• _WHAT YOU NEED TO DO_
Output exactly the lines from the first line of the records below through the line containing "If you are updating", both included, leaving out any pictures.

• _Saved entries_
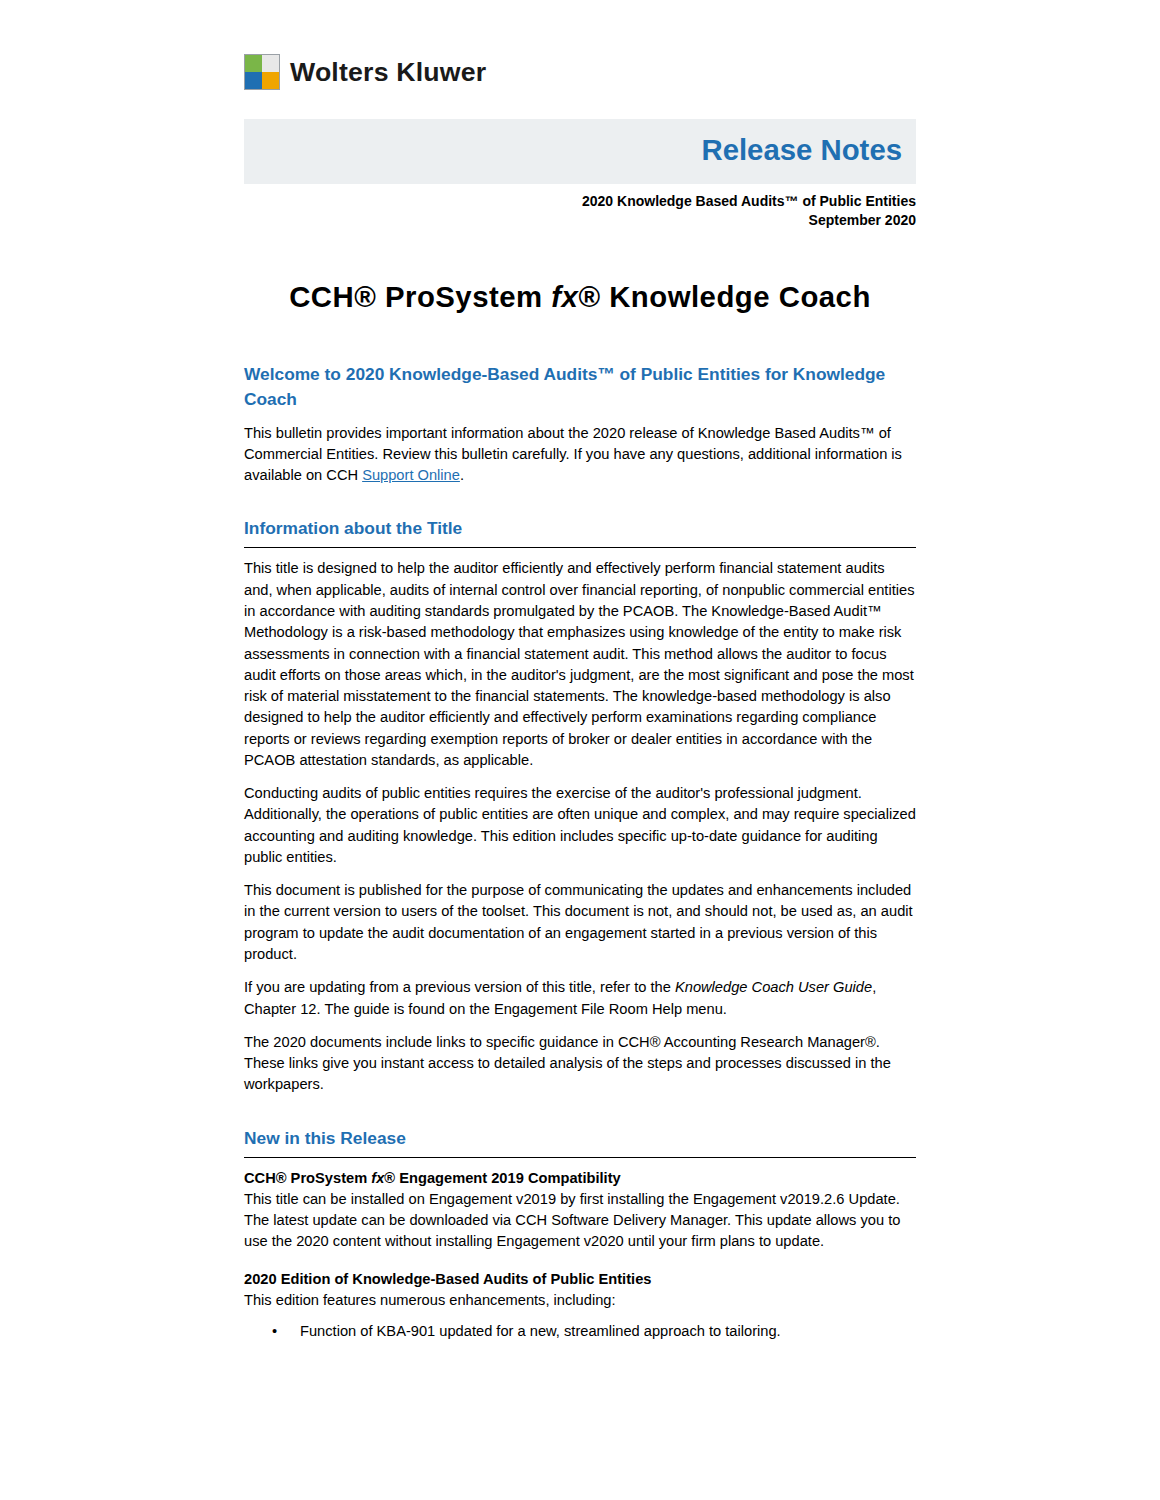Wolters Kluwer
Release Notes
2020 Knowledge Based Audits™ of Public Entities
September 2020
CCH® ProSystem fx® Knowledge Coach
Welcome to 2020 Knowledge-Based Audits™ of Public Entities for Knowledge Coach
This bulletin provides important information about the 2020 release of Knowledge Based Audits™ of Commercial Entities. Review this bulletin carefully. If you have any questions, additional information is available on CCH Support Online.
Information about the Title
This title is designed to help the auditor efficiently and effectively perform financial statement audits and, when applicable, audits of internal control over financial reporting, of nonpublic commercial entities in accordance with auditing standards promulgated by the PCAOB. The Knowledge-Based Audit™ Methodology is a risk-based methodology that emphasizes using knowledge of the entity to make risk assessments in connection with a financial statement audit. This method allows the auditor to focus audit efforts on those areas which, in the auditor's judgment, are the most significant and pose the most risk of material misstatement to the financial statements. The knowledge-based methodology is also designed to help the auditor efficiently and effectively perform examinations regarding compliance reports or reviews regarding exemption reports of broker or dealer entities in accordance with the PCAOB attestation standards, as applicable.
Conducting audits of public entities requires the exercise of the auditor's professional judgment. Additionally, the operations of public entities are often unique and complex, and may require specialized accounting and auditing knowledge. This edition includes specific up-to-date guidance for auditing public entities.
This document is published for the purpose of communicating the updates and enhancements included in the current version to users of the toolset. This document is not, and should not, be used as, an audit program to update the audit documentation of an engagement started in a previous version of this product.
If you are updating from a previous version of this title, refer to the Knowledge Coach User Guide, Chapter 12. The guide is found on the Engagement File Room Help menu.
The 2020 documents include links to specific guidance in CCH® Accounting Research Manager®. These links give you instant access to detailed analysis of the steps and processes discussed in the workpapers.
New in this Release
CCH® ProSystem fx® Engagement 2019 Compatibility
This title can be installed on Engagement v2019 by first installing the Engagement v2019.2.6 Update. The latest update can be downloaded via CCH Software Delivery Manager. This update allows you to use the 2020 content without installing Engagement v2020 until your firm plans to update.
2020 Edition of Knowledge-Based Audits of Public Entities
This edition features numerous enhancements, including:
Function of KBA-901 updated for a new, streamlined approach to tailoring.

• _SOLUTION_
Wolters Kluwer
Release Notes
2020 Knowledge Based Audits™ of Public Entities
September 2020
CCH® ProSystem fx® Knowledge Coach
Welcome to 2020 Knowledge-Based Audits™ of Public Entities for Knowledge Coach
This bulletin provides important information about the 2020 release of Knowledge Based Audits™ of Commercial Entities. Review this bulletin carefully. If you have any questions, additional information is available on CCH Support Online.
Information about the Title
This title is designed to help the auditor efficiently and effectively perform financial statement audits and, when applicable, audits of internal control over financial reporting, of nonpublic commercial entities in accordance with auditing standards promulgated by the PCAOB. The Knowledge-Based Audit™ Methodology is a risk-based methodology that emphasizes using knowledge of the entity to make risk assessments in connection with a financial statement audit. This method allows the auditor to focus audit efforts on those areas which, in the auditor's judgment, are the most significant and pose the most risk of material misstatement to the financial statements. The knowledge-based methodology is also designed to help the auditor efficiently and effectively perform examinations regarding compliance reports or reviews regarding exemption reports of broker or dealer entities in accordance with the PCAOB attestation standards, as applicable.
Conducting audits of public entities requires the exercise of the auditor's professional judgment. Additionally, the operations of public entities are often unique and complex, and may require specialized accounting and auditing knowledge. This edition includes specific up-to-date guidance for auditing public entities.
This document is published for the purpose of communicating the updates and enhancements included in the current version to users of the toolset. This document is not, and should not, be used as, an audit program to update the audit documentation of an engagement started in a previous version of this product.
If you are updating from a previous version of this title, refer to the Knowledge Coach User Guide, Chapter 12. The guide is found on the Engagement File Room Help menu.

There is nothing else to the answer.